## begin AVAILABLE DATA
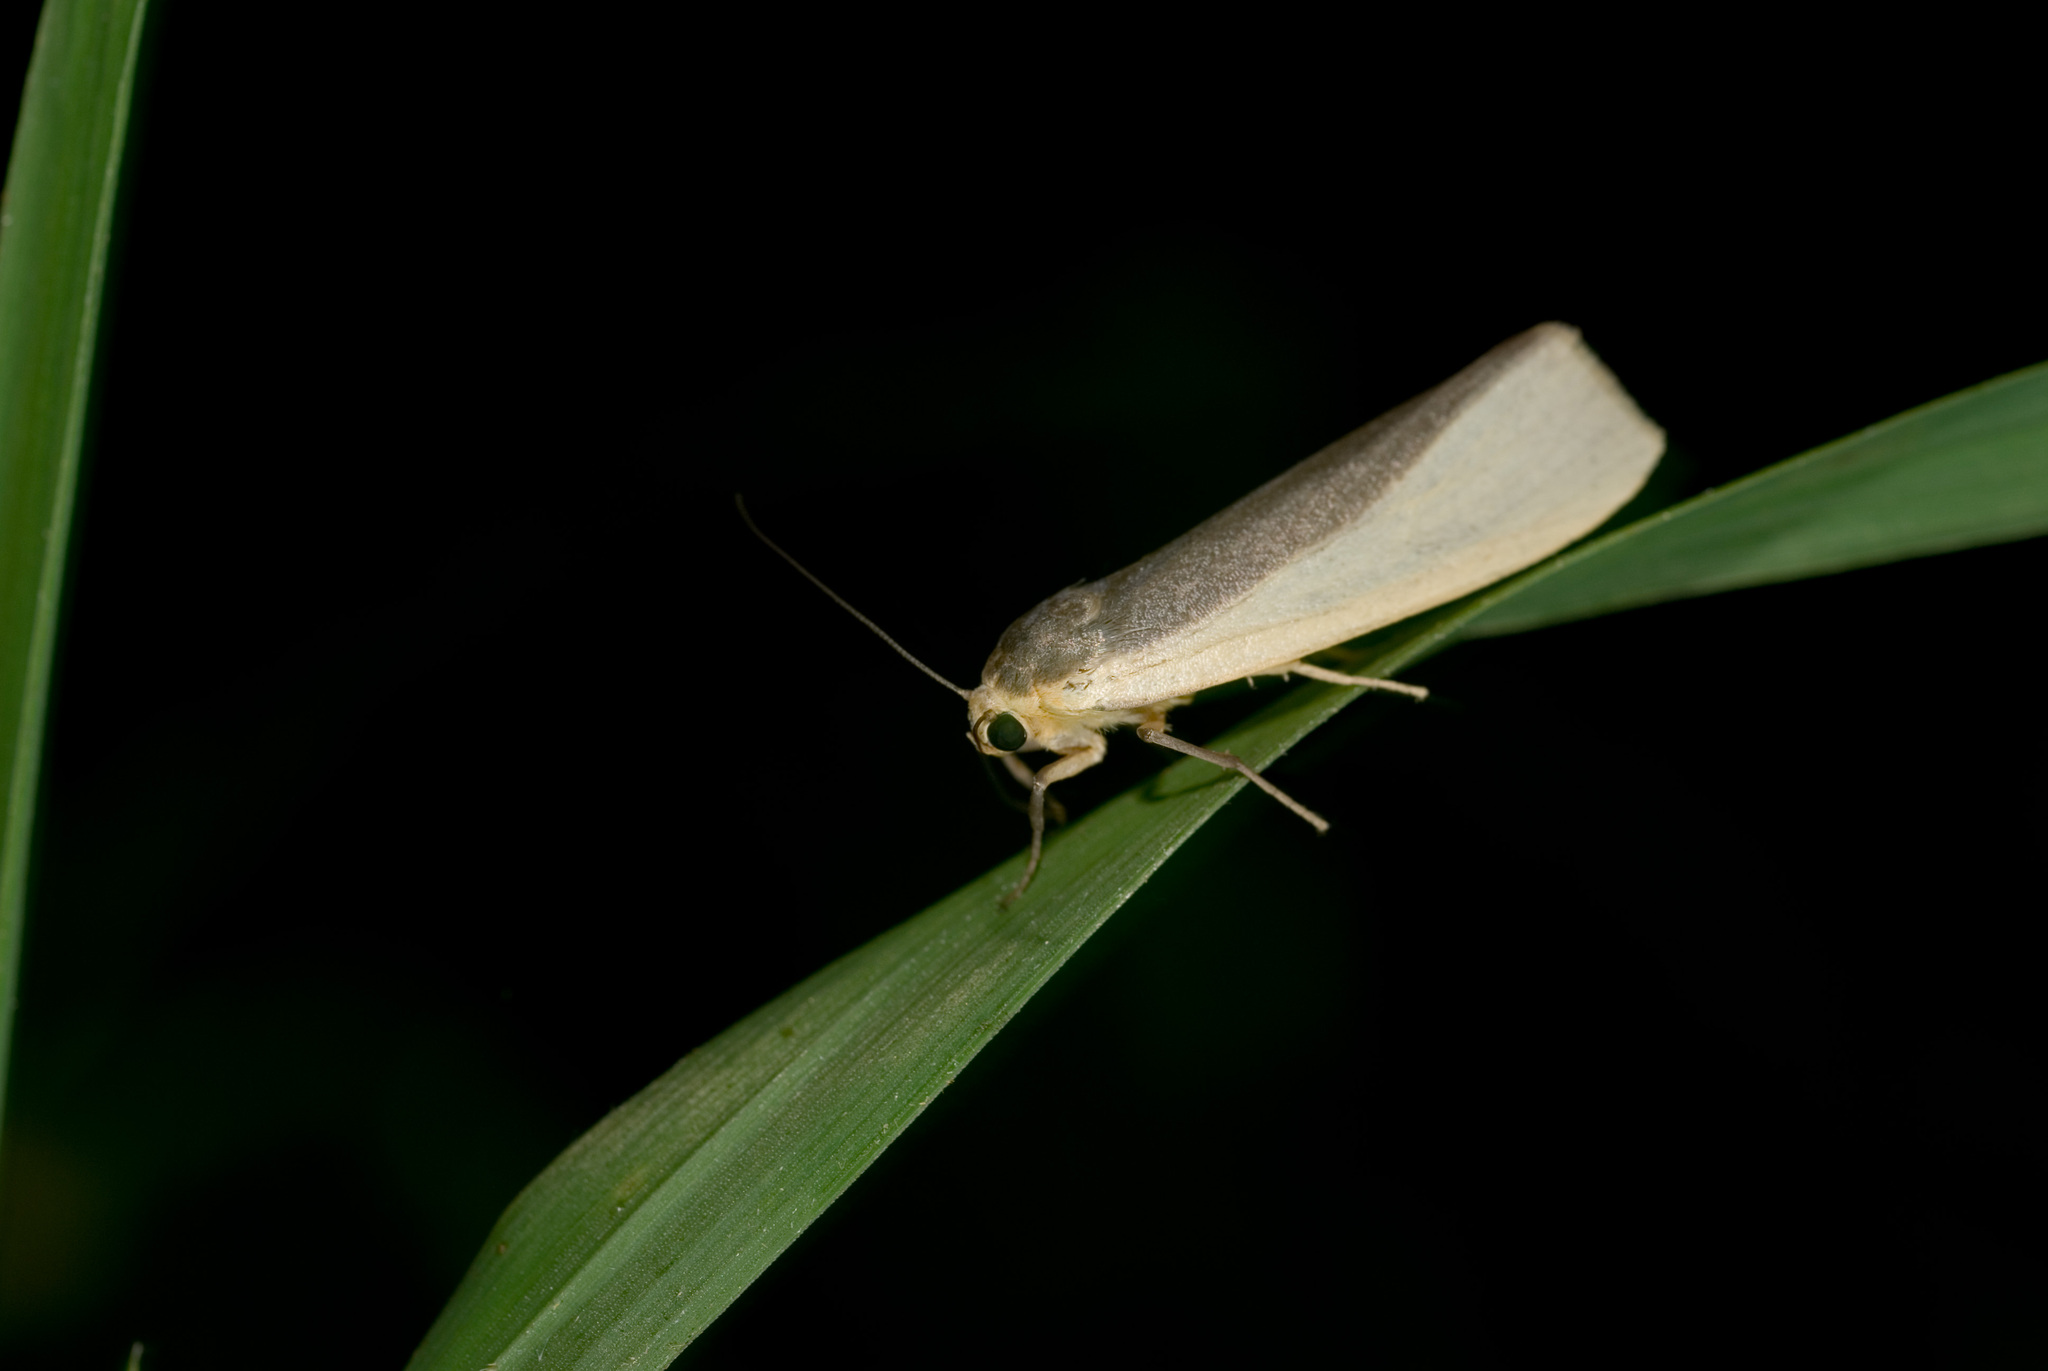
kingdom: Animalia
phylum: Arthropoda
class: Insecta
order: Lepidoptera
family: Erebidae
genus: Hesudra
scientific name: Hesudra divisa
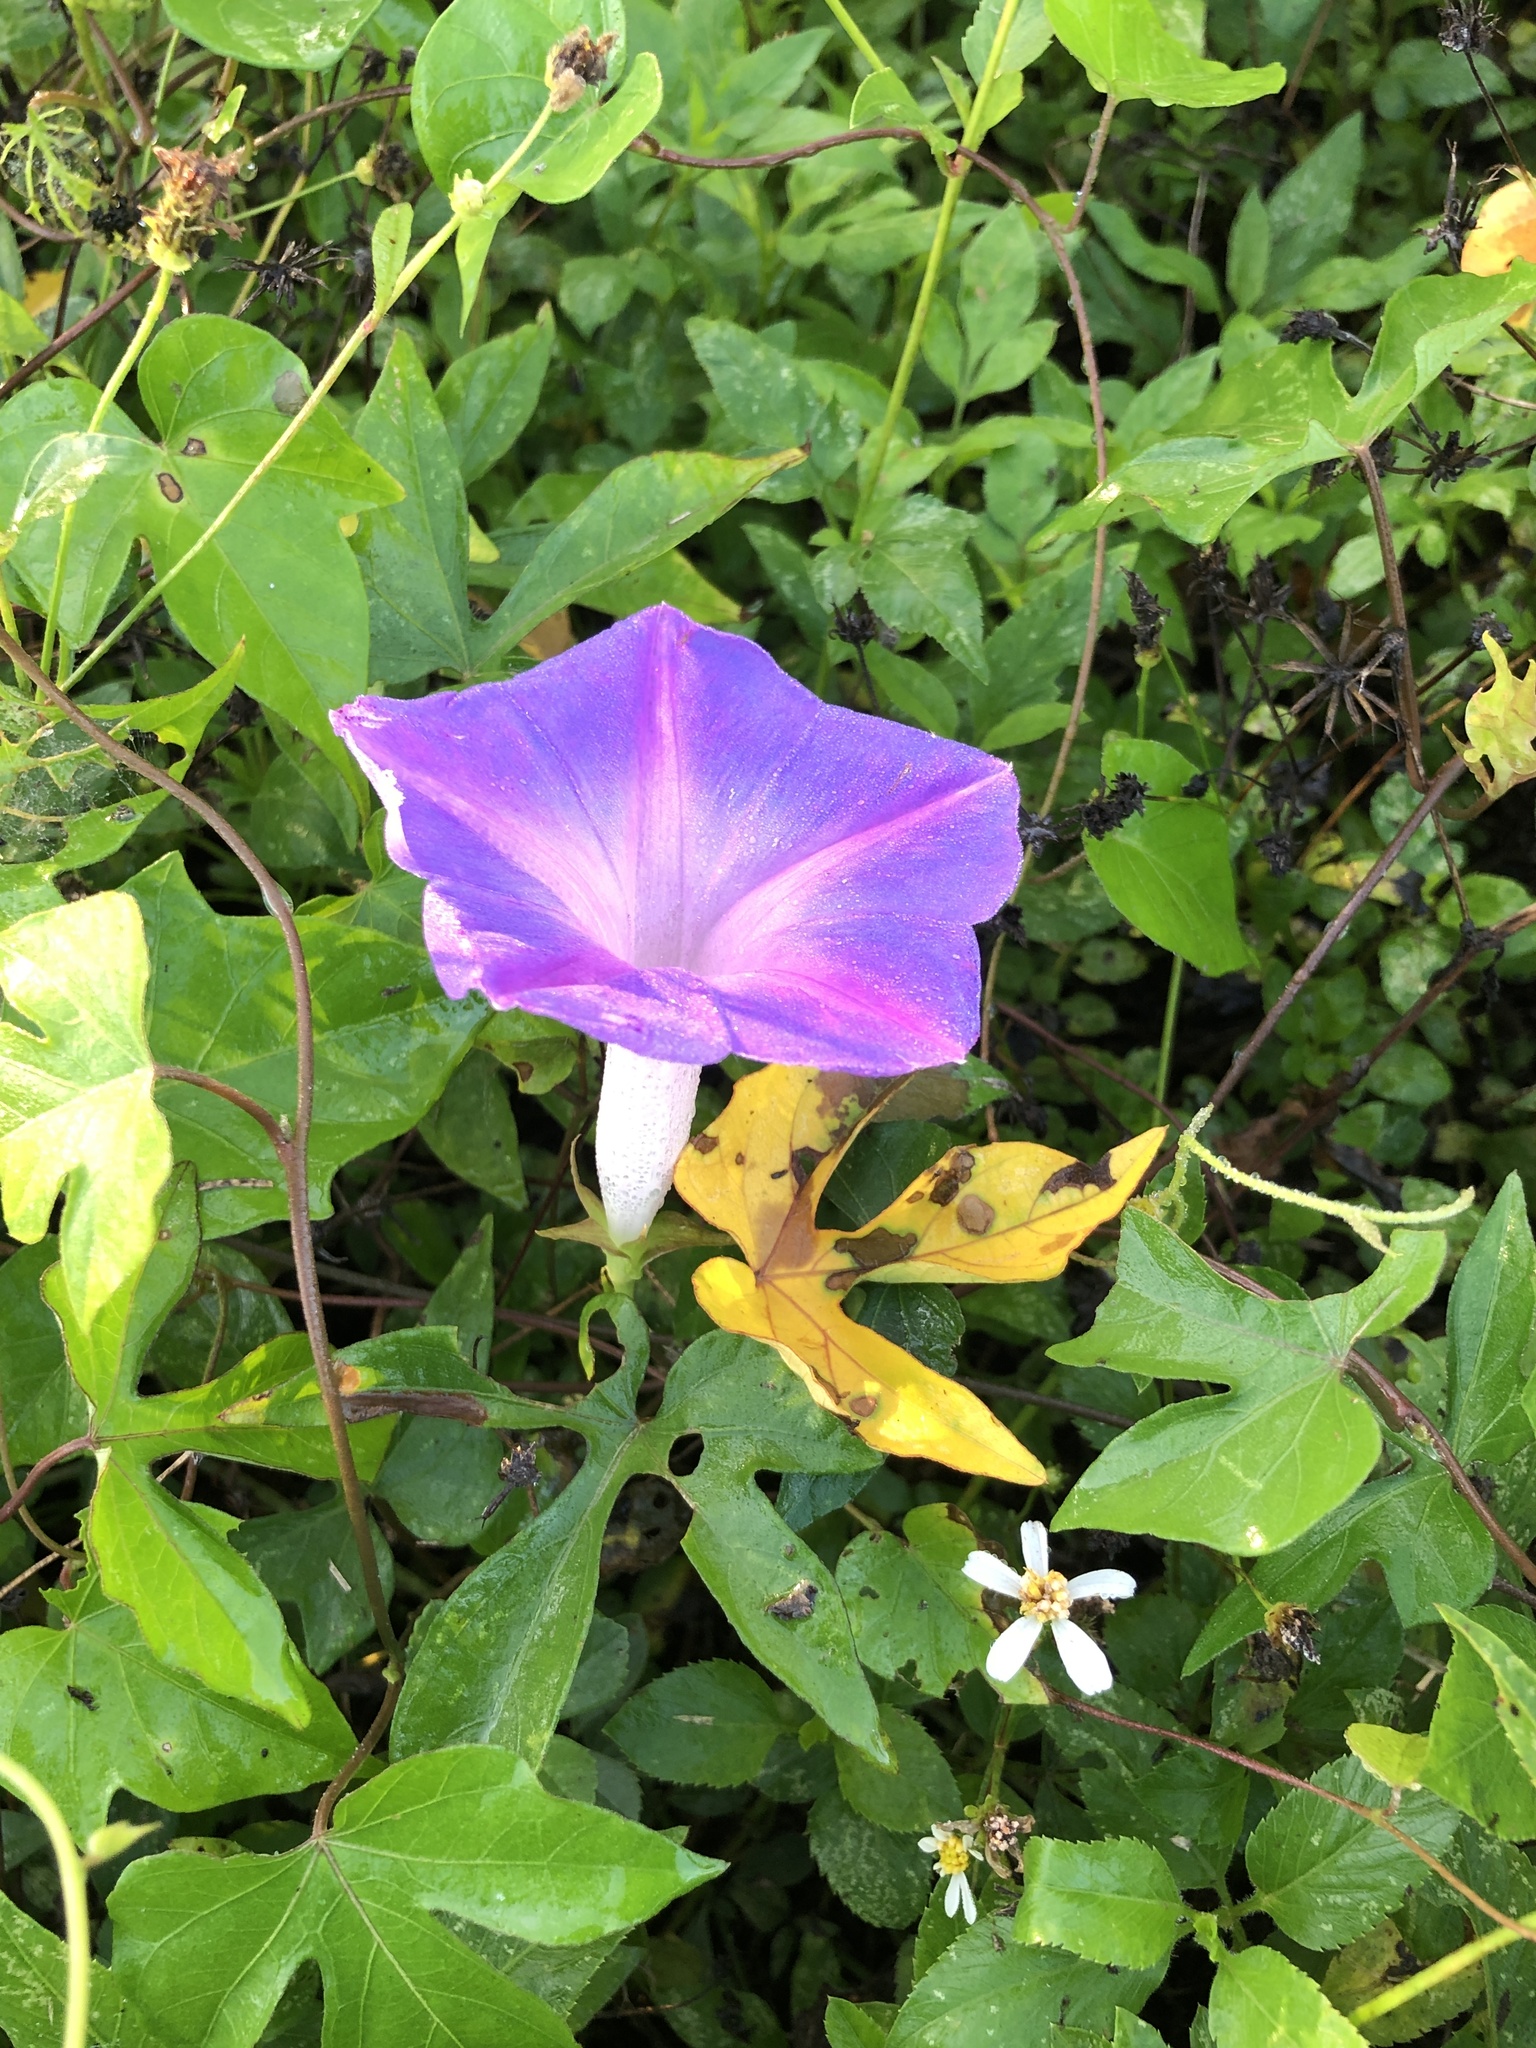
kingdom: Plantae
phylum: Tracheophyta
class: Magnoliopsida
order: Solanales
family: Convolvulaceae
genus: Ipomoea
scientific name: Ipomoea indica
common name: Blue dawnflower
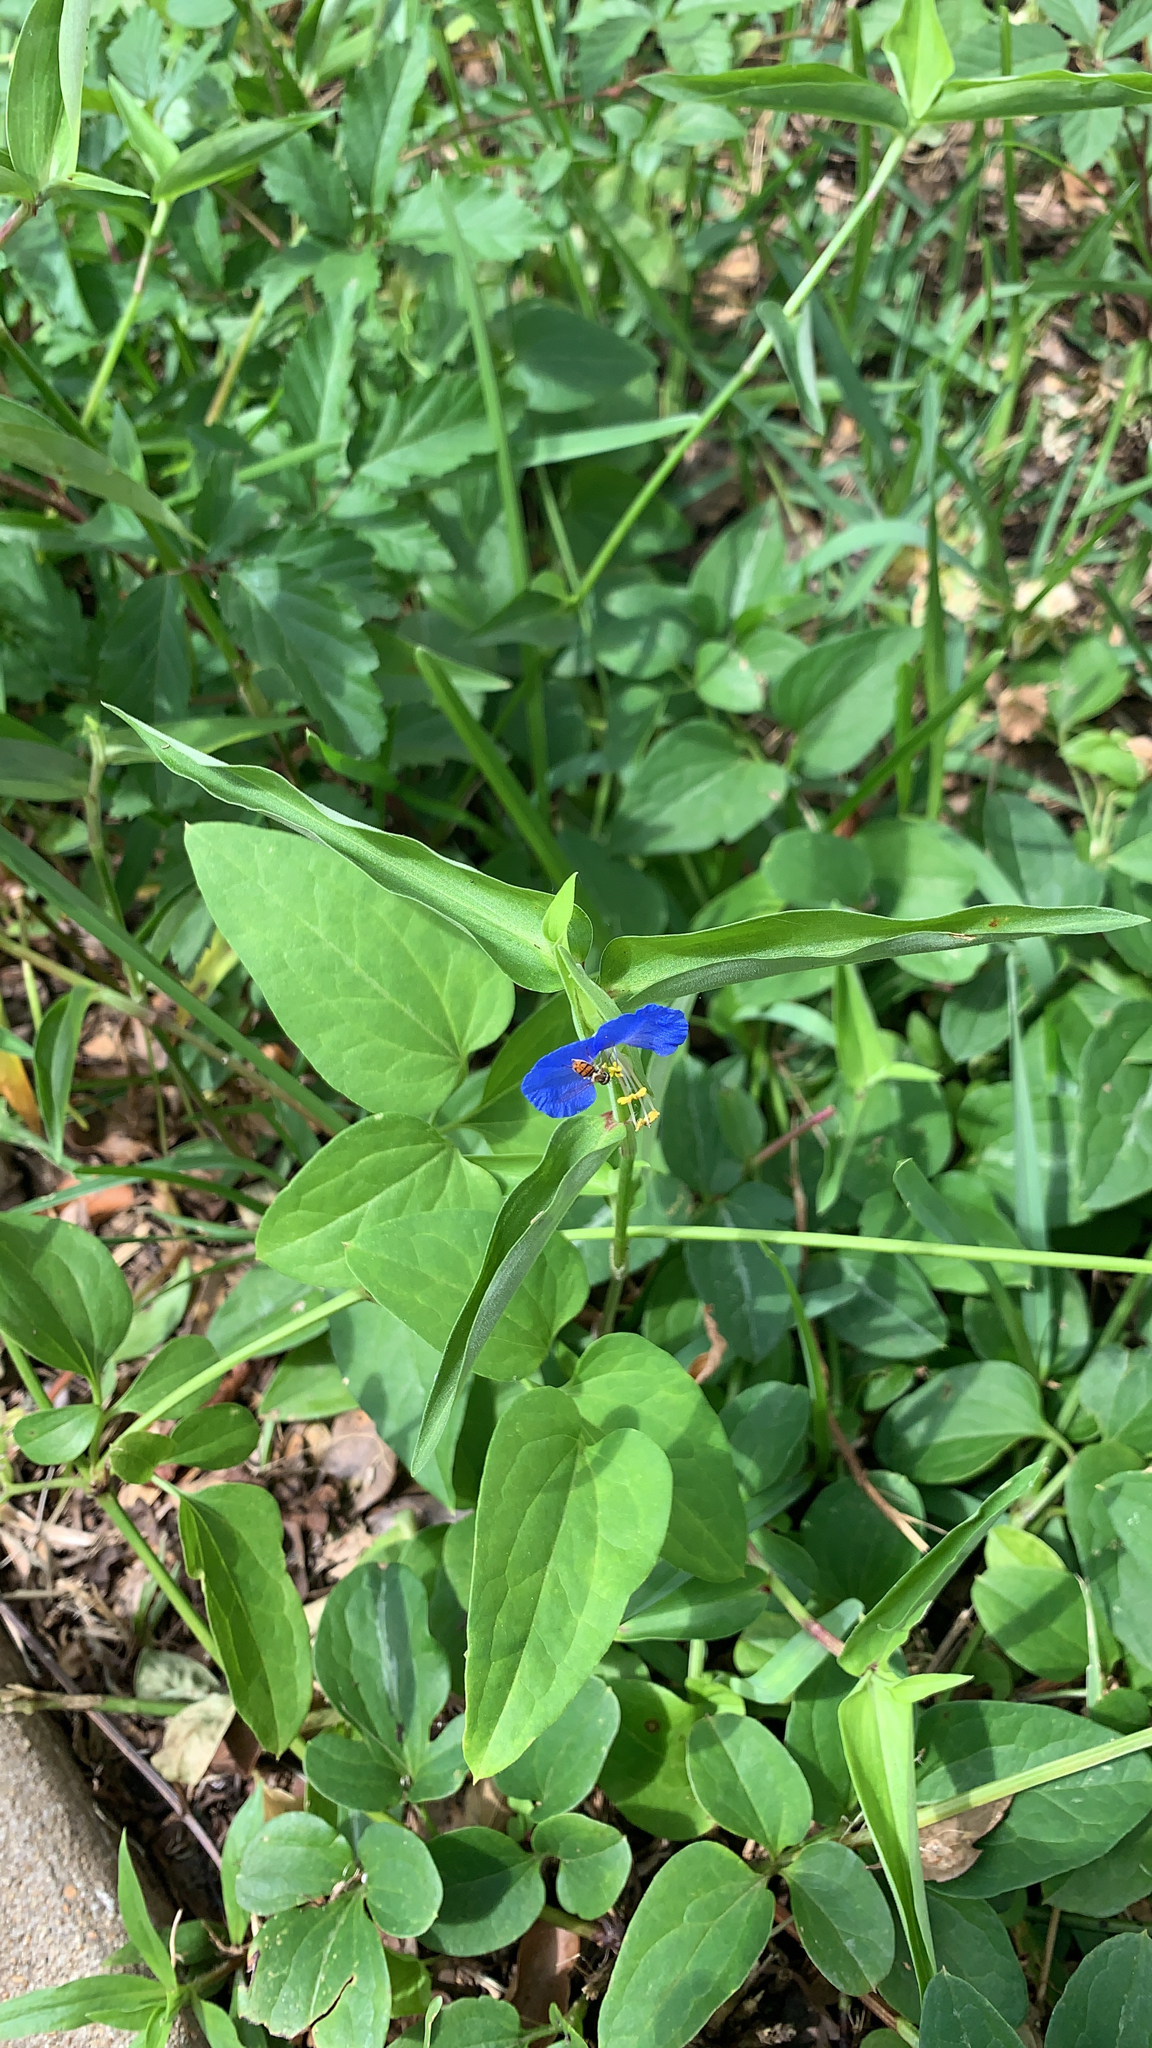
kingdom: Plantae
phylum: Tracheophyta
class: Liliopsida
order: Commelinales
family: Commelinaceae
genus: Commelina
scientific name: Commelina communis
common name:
## end AVAILABLE DATA
● BRIEF
Copy every text line of the data above word for word, omitting the pictures.

● FULL SOLUTION
kingdom: Animalia
phylum: Arthropoda
class: Insecta
order: Lepidoptera
family: Erebidae
genus: Hesudra
scientific name: Hesudra divisa
kingdom: Plantae
phylum: Tracheophyta
class: Magnoliopsida
order: Solanales
family: Convolvulaceae
genus: Ipomoea
scientific name: Ipomoea indica
common name: Blue dawnflower
kingdom: Plantae
phylum: Tracheophyta
class: Liliopsida
order: Commelinales
family: Commelinaceae
genus: Commelina
scientific name: Commelina communis
common name:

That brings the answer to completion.